Scan the data. Collect each line that contains the word "Original".

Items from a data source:
• • • • • • •
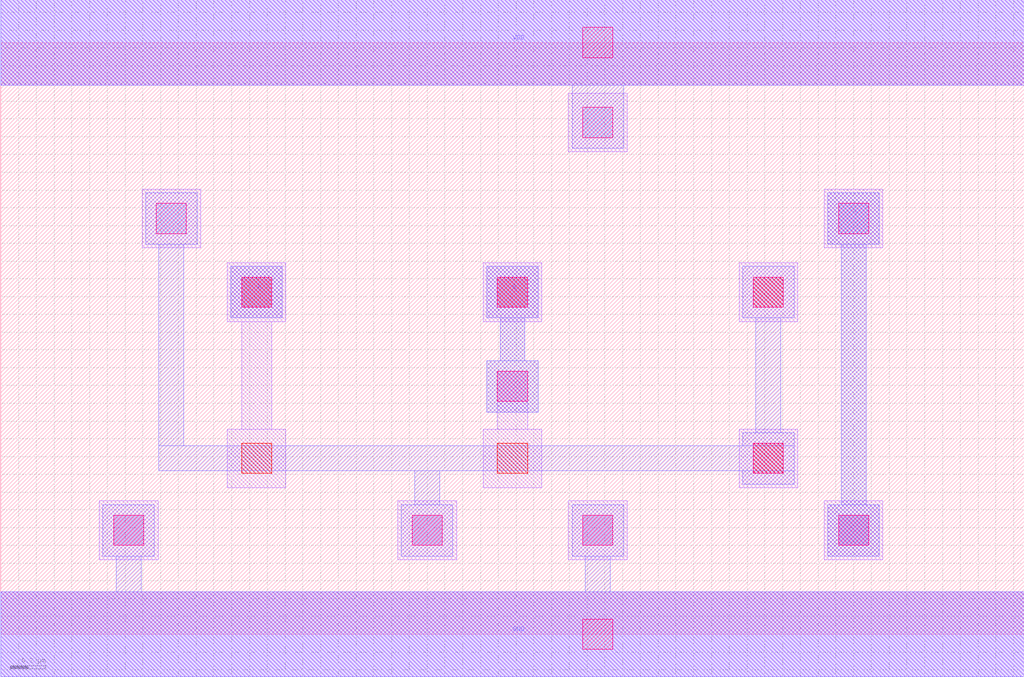
<source format=lef>
MACRO OR2X1
 CLASS CORE ;
 FOREIGN OR2X1 0 0 ;
 SIZE 5.76 BY 3.33 ;
 ORIGIN 0 0 ;
 SYMMETRY X Y R90 ;
 SITE unit ;
  PIN VDD
   DIRECTION INOUT ;
   USE POWER ;
   SHAPE ABUTMENT ;
    PORT
     CLASS CORE ;
       LAYER li1 ;
        RECT 0.00000000 3.09000000 5.76000000 3.57000000 ;
       LAYER met1 ;
        RECT 0.00000000 3.09000000 5.76000000 3.57000000 ;
    END
  END VDD

  PIN GND
   DIRECTION INOUT ;
   USE POWER ;
   SHAPE ABUTMENT ;
    PORT
     CLASS CORE ;
       LAYER li1 ;
        RECT 0.00000000 -0.24000000 5.76000000 0.24000000 ;
       LAYER met1 ;
        RECT 0.00000000 -0.24000000 5.76000000 0.24000000 ;
    END
  END GND

  PIN Y
   DIRECTION INOUT ;
   USE SIGNAL ;
   SHAPE ABUTMENT ;
    PORT
     CLASS CORE ;
       LAYER met1 ;
        RECT 4.65500000 0.44000000 4.94500000 0.73000000 ;
        RECT 4.73000000 0.73000000 4.87000000 2.19500000 ;
        RECT 4.65500000 2.19500000 4.94500000 2.48500000 ;
    END
  END Y

  PIN B
   DIRECTION INOUT ;
   USE SIGNAL ;
   SHAPE ABUTMENT ;
    PORT
     CLASS CORE ;
       LAYER met1 ;
        RECT 2.73500000 1.25000000 3.02500000 1.54000000 ;
        RECT 2.81000000 1.54000000 2.95000000 1.78000000 ;
        RECT 2.73500000 1.78000000 3.02500000 2.07000000 ;
    END
  END B

  PIN A
   DIRECTION INOUT ;
   USE SIGNAL ;
   SHAPE ABUTMENT ;
    PORT
     CLASS CORE ;
       LAYER met1 ;
        RECT 1.29500000 1.78000000 1.58500000 2.07000000 ;
    END
  END A

 OBS
    LAYER polycont ;
     RECT 1.35500000 0.90500000 1.52500000 1.07500000 ;
     RECT 2.79500000 0.90500000 2.96500000 1.07500000 ;
     RECT 4.23500000 0.90500000 4.40500000 1.07500000 ;
     RECT 1.35500000 1.84000000 1.52500000 2.01000000 ;
     RECT 2.79500000 1.84000000 2.96500000 2.01000000 ;
     RECT 4.23500000 1.84000000 4.40500000 2.01000000 ;

    LAYER pdiffc ;
     RECT 0.87500000 2.25500000 1.04500000 2.42500000 ;
     RECT 4.71500000 2.25500000 4.88500000 2.42500000 ;
     RECT 3.27500000 2.79500000 3.44500000 2.96500000 ;

    LAYER ndiffc ;
     RECT 0.63500000 0.50000000 0.80500000 0.67000000 ;
     RECT 2.31500000 0.50000000 2.48500000 0.67000000 ;
     RECT 3.27500000 0.50000000 3.44500000 0.67000000 ;
     RECT 4.71500000 0.50000000 4.88500000 0.67000000 ;

    LAYER li1 ;
     RECT 0.00000000 -0.24000000 5.76000000 0.24000000 ;
     RECT 0.55500000 0.42000000 0.88500000 0.75000000 ;
     RECT 2.23500000 0.42000000 2.56500000 0.75000000 ;
     RECT 3.19500000 0.42000000 3.52500000 0.75000000 ;
     RECT 4.63500000 0.42000000 4.96500000 0.75000000 ;
     RECT 4.15500000 0.82500000 4.48500000 1.15500000 ;
     RECT 2.71500000 0.82500000 3.04500000 1.15500000 ;
     RECT 2.79500000 1.15500000 2.96500000 1.48000000 ;
     RECT 1.27500000 0.82500000 1.60500000 1.15500000 ;
     RECT 1.35500000 1.15500000 1.52500000 1.76000000 ;
     RECT 1.27500000 1.76000000 1.60500000 2.09000000 ;
     RECT 2.71500000 1.76000000 3.04500000 2.09000000 ;
     RECT 4.15500000 1.76000000 4.48500000 2.09000000 ;
     RECT 0.79500000 2.17500000 1.12500000 2.50500000 ;
     RECT 4.63500000 2.17500000 4.96500000 2.50500000 ;
     RECT 3.19500000 2.71500000 3.52500000 3.04500000 ;
     RECT 0.00000000 3.09000000 5.76000000 3.57000000 ;

    LAYER viali ;
     RECT 3.27500000 -0.08500000 3.44500000 0.08500000 ;
     RECT 0.63500000 0.50000000 0.80500000 0.67000000 ;
     RECT 2.31500000 0.50000000 2.48500000 0.67000000 ;
     RECT 3.27500000 0.50000000 3.44500000 0.67000000 ;
     RECT 4.71500000 0.50000000 4.88500000 0.67000000 ;
     RECT 4.23500000 0.90500000 4.40500000 1.07500000 ;
     RECT 2.79500000 1.31000000 2.96500000 1.48000000 ;
     RECT 1.35500000 1.84000000 1.52500000 2.01000000 ;
     RECT 2.79500000 1.84000000 2.96500000 2.01000000 ;
     RECT 4.23500000 1.84000000 4.40500000 2.01000000 ;
     RECT 0.87500000 2.25500000 1.04500000 2.42500000 ;
     RECT 4.71500000 2.25500000 4.88500000 2.42500000 ;
     RECT 3.27500000 2.79500000 3.44500000 2.96500000 ;
     RECT 3.27500000 3.24500000 3.44500000 3.41500000 ;

    LAYER met1 ;
     RECT 0.00000000 -0.24000000 5.76000000 0.24000000 ;
     RECT 0.65000000 0.24000000 0.79000000 0.44000000 ;
     RECT 3.29000000 0.24000000 3.43000000 0.44000000 ;
     RECT 0.57500000 0.44000000 0.86500000 0.73000000 ;
     RECT 3.21500000 0.44000000 3.50500000 0.73000000 ;
     RECT 1.29500000 1.78000000 1.58500000 2.07000000 ;
     RECT 2.73500000 1.25000000 3.02500000 1.54000000 ;
     RECT 2.81000000 1.54000000 2.95000000 1.78000000 ;
     RECT 2.73500000 1.78000000 3.02500000 2.07000000 ;
     RECT 2.25500000 0.44000000 2.54500000 0.73000000 ;
     RECT 2.33000000 0.73000000 2.47000000 0.92000000 ;
     RECT 4.17500000 0.84500000 4.46500000 0.92000000 ;
     RECT 0.89000000 0.92000000 4.46500000 1.06000000 ;
     RECT 4.17500000 1.06000000 4.46500000 1.13500000 ;
     RECT 4.25000000 1.13500000 4.39000000 1.78000000 ;
     RECT 4.17500000 1.78000000 4.46500000 2.07000000 ;
     RECT 0.89000000 1.06000000 1.03000000 2.19500000 ;
     RECT 0.81500000 2.19500000 1.10500000 2.48500000 ;
     RECT 4.65500000 0.44000000 4.94500000 0.73000000 ;
     RECT 4.73000000 0.73000000 4.87000000 2.19500000 ;
     RECT 4.65500000 2.19500000 4.94500000 2.48500000 ;
     RECT 3.21500000 2.73500000 3.50500000 3.09000000 ;
     RECT 0.00000000 3.09000000 5.76000000 3.57000000 ;

 END
END OR2X1

</source>
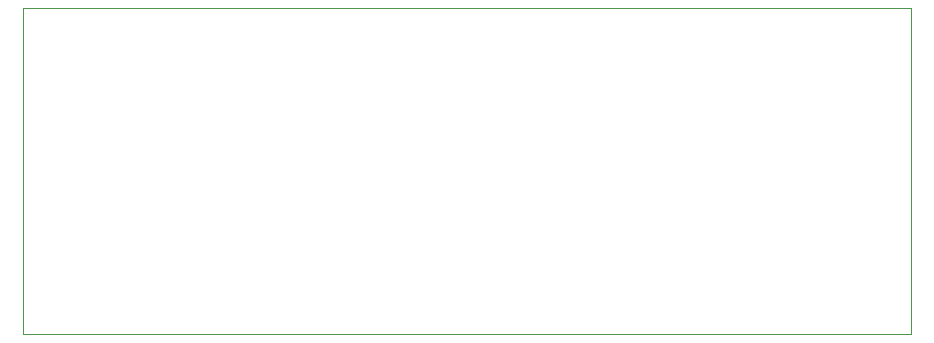
<source format=gbr>
%TF.GenerationSoftware,KiCad,Pcbnew,7.0.9*%
%TF.CreationDate,2024-11-24T18:14:13+08:00*%
%TF.ProjectId,node_v0.1,6e6f6465-5f76-4302-9e31-2e6b69636164,rev?*%
%TF.SameCoordinates,Original*%
%TF.FileFunction,Profile,NP*%
%FSLAX46Y46*%
G04 Gerber Fmt 4.6, Leading zero omitted, Abs format (unit mm)*
G04 Created by KiCad (PCBNEW 7.0.9) date 2024-11-24 18:14:13*
%MOMM*%
%LPD*%
G01*
G04 APERTURE LIST*
%TA.AperFunction,Profile*%
%ADD10C,0.100000*%
%TD*%
G04 APERTURE END LIST*
D10*
X80000000Y-52900000D02*
X80200000Y-52900000D01*
X80000000Y-80500000D02*
X80000000Y-52900000D01*
X155200000Y-80500000D02*
X80000000Y-80500000D01*
X155200000Y-52900000D02*
X155200000Y-80500000D01*
X80200000Y-52900000D02*
X155200000Y-52900000D01*
M02*

</source>
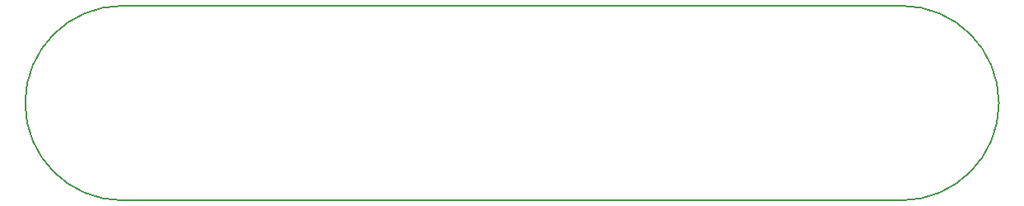
<source format=gbr>
G04 #@! TF.GenerationSoftware,KiCad,Pcbnew,(5.1.2)-2*
G04 #@! TF.CreationDate,2020-01-05T19:11:54-05:00*
G04 #@! TF.ProjectId,AddressableLED,41646472-6573-4736-9162-6c654c45442e,rev?*
G04 #@! TF.SameCoordinates,Original*
G04 #@! TF.FileFunction,Profile,NP*
%FSLAX46Y46*%
G04 Gerber Fmt 4.6, Leading zero omitted, Abs format (unit mm)*
G04 Created by KiCad (PCBNEW (5.1.2)-2) date 2020-01-05 19:11:54*
%MOMM*%
%LPD*%
G04 APERTURE LIST*
%ADD10C,0.150000*%
G04 APERTURE END LIST*
D10*
X101363800Y-114030800D02*
X181363800Y-114030800D01*
X181363800Y-94030800D02*
X101363800Y-94030800D01*
X181363800Y-94030800D02*
G75*
G02X181363800Y-114030800I0J-10000000D01*
G01*
X101363800Y-114030800D02*
G75*
G02X101363800Y-94030800I0J10000000D01*
G01*
M02*

</source>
• • • • • • •
- **SOLUTION TO THIS PROBLEM**
%TF.SameCoordinates,Original*%
G04 #@! TF.SameCoordinates,Original*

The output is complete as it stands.